━━━ DATA FOR THE TASK
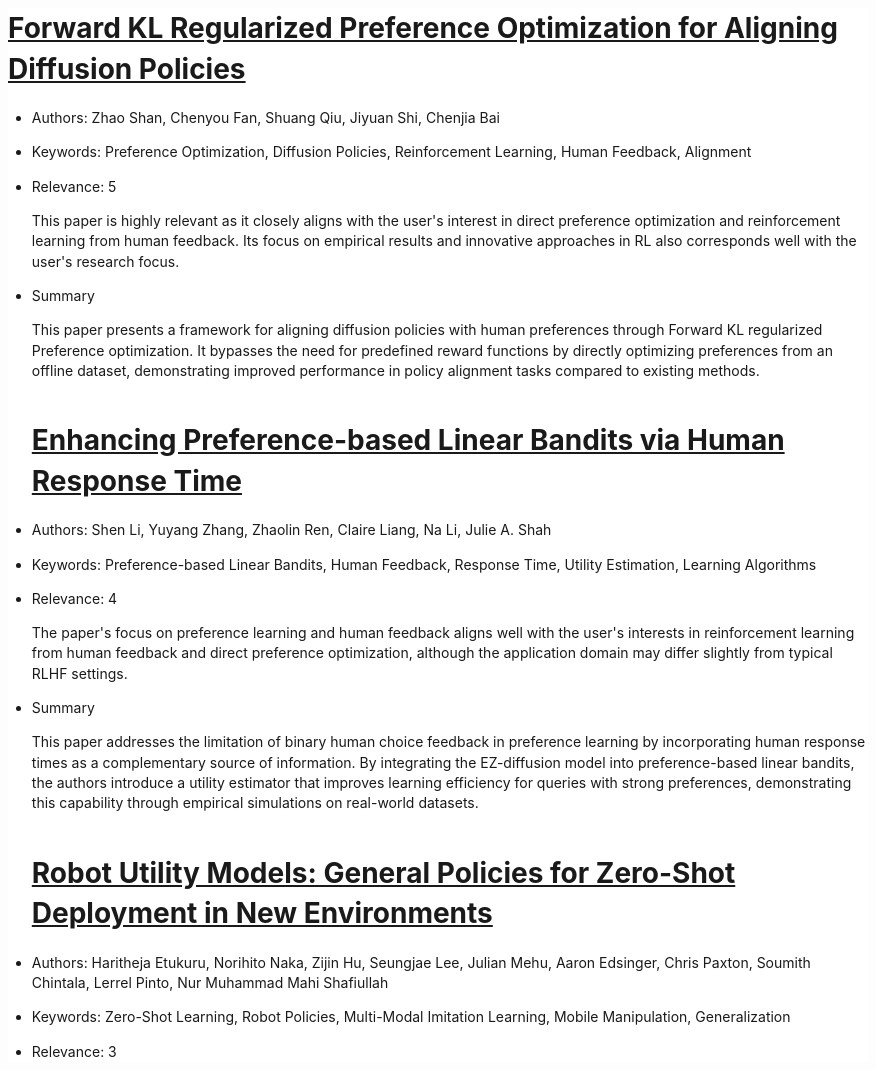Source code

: # [Forward KL Regularized Preference Optimization for Aligning Diffusion   Policies](http://arxiv.org/abs/2409.05622v1)

- Authors: Zhao Shan, Chenyou Fan, Shuang Qiu, Jiyuan Shi, Chenjia Bai

- Keywords: Preference Optimization, Diffusion Policies, Reinforcement Learning, Human Feedback, Alignment

- Relevance: 5
  
  This paper is highly relevant as it closely aligns with the user's interest in direct preference optimization and reinforcement learning from human feedback. Its focus on empirical results and innovative approaches in RL also corresponds well with the user's research focus.

- Summary
  
  This paper presents a framework for aligning diffusion policies with human preferences through Forward KL regularized Preference optimization. It bypasses the need for predefined reward functions by directly optimizing preferences from an offline dataset, demonstrating improved performance in policy alignment tasks compared to existing methods.  
  
  # [Enhancing Preference-based Linear Bandits via Human Response Time](http://arxiv.org/abs/2409.05798v1)

- Authors: Shen Li, Yuyang Zhang, Zhaolin Ren, Claire Liang, Na Li, Julie A. Shah

- Keywords: Preference-based Linear Bandits, Human Feedback, Response Time, Utility Estimation, Learning Algorithms

- Relevance: 4
  
  The paper's focus on preference learning and human feedback aligns well with the user's interests in reinforcement learning from human feedback and direct preference optimization, although the application domain may differ slightly from typical RLHF settings.

- Summary
  
  This paper addresses the limitation of binary human choice feedback in preference learning by incorporating human response times as a complementary source of information. By integrating the EZ-diffusion model into preference-based linear bandits, the authors introduce a utility estimator that improves learning efficiency for queries with strong preferences, demonstrating this capability through empirical simulations on real-world datasets.  
  
  # [Robot Utility Models: General Policies for Zero-Shot Deployment in New   Environments](http://arxiv.org/abs/2409.05865v1)

- Authors: Haritheja Etukuru, Norihito Naka, Zijin Hu, Seungjae Lee, Julian Mehu, Aaron Edsinger, Chris Paxton, Soumith Chintala, Lerrel Pinto, Nur Muhammad Mahi Shafiullah

- Keywords: Zero-Shot Learning, Robot Policies, Multi-Modal Imitation Learning, Mobile Manipulation, Generalization

- Relevance: 3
━━━━━━
*TASK ITEM*. Gather every line of the rows above that contains the string "Shot" and copy each one out. Case counts.

*WRITTEN SOLUTION*.
  # [Robot Utility Models: General Policies for Zero-Shot Deployment in New   Environments](http://arxiv.org/abs/2409.05865v1)
- Keywords: Zero-Shot Learning, Robot Policies, Multi-Modal Imitation Learning, Mobile Manipulation, Generalization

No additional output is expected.